SUPPLIED TEXT
- Established: 1956
- Dissolved: 2010
- Jurisdiction: Australia
- Authorised by: Commonwealth of Australia Workplace Relations Act 1996

= Australian Industrial Relations Commission =

Workplace relations tribunal in Australia

The Australian Industrial Relations Commission (AIRC), known from 1956 to 1973 as the Commonwealth Conciliation and Arbitration Commission and from 1973 to 1988 as the Australian Conciliation and Arbitration Commission, was a tribunal with powers under the Workplace Relations Act 1996 (and equivalent earlier legislation) that existed from 1956 until 2010. It was the central institution of Australian labour law. The AIRC replaced a previous system of industrial courts, which broadly speaking, was engaged in the same functions, but with superior independence and powers.

==History==

===Commonwealth Court of Conciliation and Arbitration and the Boilermakers decision===
The Commonwealth Court of Conciliation and Arbitration, a court created in 1904 to hear and arbitrate industrial disputes, and to make awards, was abolished in 1956 following the decision of the High Court in the Boilermakers' case. The High Court held that the Court of Conciliation and Arbitration, as a tribunal exercising the non-judicial power of arbitration, could not also exercise judicial power as a Chapter III Court. The decision became an important demonstration of the separation of powers in Australia.

===Commonwealth Conciliation and Arbitration Commission===
Following the decision, two new bodies were created to emulate the function of the defunct court; the Commonwealth Conciliation and Arbitration Commission was created to carry out the non-judicial functions, and the Commonwealth Industrial Court (which would later be subsumed into the Federal Court of Australia) was created to exercise judicial powers.

Throughout its time, the Commission created Awards which covered a whole raft of industries. These Awards with Awards made by Industrial Relations Commissions of the respective six states of Australia acted as the unique system of minimum wage setting in Australia. The Commission also registered a large number of trade unions to assist in the Award formation process.

DATA RECORDS
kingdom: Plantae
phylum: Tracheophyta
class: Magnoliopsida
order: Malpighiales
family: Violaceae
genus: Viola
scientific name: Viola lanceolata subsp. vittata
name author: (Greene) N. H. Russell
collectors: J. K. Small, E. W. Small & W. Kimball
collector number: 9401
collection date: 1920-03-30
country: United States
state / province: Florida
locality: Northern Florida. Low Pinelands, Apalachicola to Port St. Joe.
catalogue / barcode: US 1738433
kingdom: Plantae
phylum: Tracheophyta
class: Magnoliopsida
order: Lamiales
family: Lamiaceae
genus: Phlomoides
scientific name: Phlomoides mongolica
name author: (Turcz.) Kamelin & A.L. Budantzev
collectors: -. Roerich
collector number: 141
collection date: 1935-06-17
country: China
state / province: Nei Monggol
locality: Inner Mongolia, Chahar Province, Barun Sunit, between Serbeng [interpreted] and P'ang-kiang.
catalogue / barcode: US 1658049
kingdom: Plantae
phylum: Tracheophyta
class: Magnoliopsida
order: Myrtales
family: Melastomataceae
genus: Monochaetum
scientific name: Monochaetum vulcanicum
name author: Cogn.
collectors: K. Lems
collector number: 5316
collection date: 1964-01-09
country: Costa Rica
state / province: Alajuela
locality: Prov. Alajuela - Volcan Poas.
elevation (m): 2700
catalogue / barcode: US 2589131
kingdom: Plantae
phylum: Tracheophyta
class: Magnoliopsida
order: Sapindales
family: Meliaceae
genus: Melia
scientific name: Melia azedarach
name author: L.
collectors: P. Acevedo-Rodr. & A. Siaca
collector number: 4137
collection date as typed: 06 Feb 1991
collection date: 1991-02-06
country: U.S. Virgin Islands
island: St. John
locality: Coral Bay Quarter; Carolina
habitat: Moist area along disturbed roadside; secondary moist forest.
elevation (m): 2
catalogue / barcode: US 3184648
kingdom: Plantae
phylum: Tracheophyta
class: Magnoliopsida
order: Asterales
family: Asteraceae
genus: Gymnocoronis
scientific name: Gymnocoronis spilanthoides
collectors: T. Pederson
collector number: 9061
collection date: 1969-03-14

EXERCISE TASKS
a) Please revise everything from "- Established: 1956" down to "independence and powers." in the Australian Industrial Relations Commission article, putting "employment law" in place of "labour law".
b) Pick up the Australian Industrial Relations Commission article at its last sentence and write what comes next.
The entries are not needed for any task.

EXPECTED OUTPUTS
a)
- Established: 1956
- Dissolved: 2010
- Jurisdiction: Australia
- Authorised by: Commonwealth of Australia Workplace Relations Act 1996

= Australian Industrial Relations Commission =

Workplace relations tribunal in Australia

The Australian Industrial Relations Commission (AIRC), known from 1956 to 1973 as the Commonwealth Conciliation and Arbitration Commission and from 1973 to 1988 as the Australian Conciliation and Arbitration Commission, was a tribunal with powers under the Workplace Relations Act 1996 (and equivalent earlier legislation) that existed from 1956 until 2010. It was the central institution of Australian employment law. The AIRC replaced a previous system of industrial courts, which broadly speaking, was engaged in the same functions, but with superior independence and powers.

b)
The Commission is famous for its cases on equal work and equal pay, as well as decisions on unfair dismissal, and redundancy pay.

One issue which dogged the Commission was that of what "pertained to the relationship between employer and employee". This had been a question of importance, since the Constitution required the Commission settle industrial disputes. These disputes were later categorised as a "dispute about matters which pertained to the relationship between employer and employee." The question continued to surface and in 2004 the High Court of Australia in the case of Electrolux v AWU applied the question (which had historically been applied to Awards) to Enterprise Bargaining Agreements. This led to around 6 months of industrial confusion until the Australian Industrial Relations Commission handed down the landmark decision of the Schefenacker, the Murray Bridge and the La Trobe University certified agreements ('the three certified agreements case'). It was seen by some as fitting that the last significant decision made by the Australian Industrial Relations Commission was to conclusively determine which matter did or did not pertain.

== Role==

From 1956 to 2006 the Australian Industrial Relations Commission (under its various names) made awards which set the minimum terms and conditions of employment for workers who worked for certain employers or within certain industries. A standard award would have approximately 20–30 conditions and would be around 40 pages in length. The Awards were reviewed periodically.

The AIRC would also certify enterprise bargaining agreements. These agreements were negotiated collective contracts commonly between a union (as representative of the employees on a site) and an employer of the site.

The AIRC also registered trade unions and dealt with demarcation disputes between unions.

Finally, the AIRC dealt with unfair dismissal applications.

==WorkChoices and abolition==

In 2006, under the WorkChoices laws effected at the end of 2005, the role of the AIRC was redefined. Its wage-setting powers were largely transferred to the Australian Fair Pay Commission. The AIRC's primary role instead became that of award "modernisation", with limited dispute-settling powers, and hearing of unfair dismissal applications.

Under the Rudd Labor Government the AIRC was abolished. Its functions were transferred in January 2010 to a division within Fair Work Australia (now the Fair Work Commission).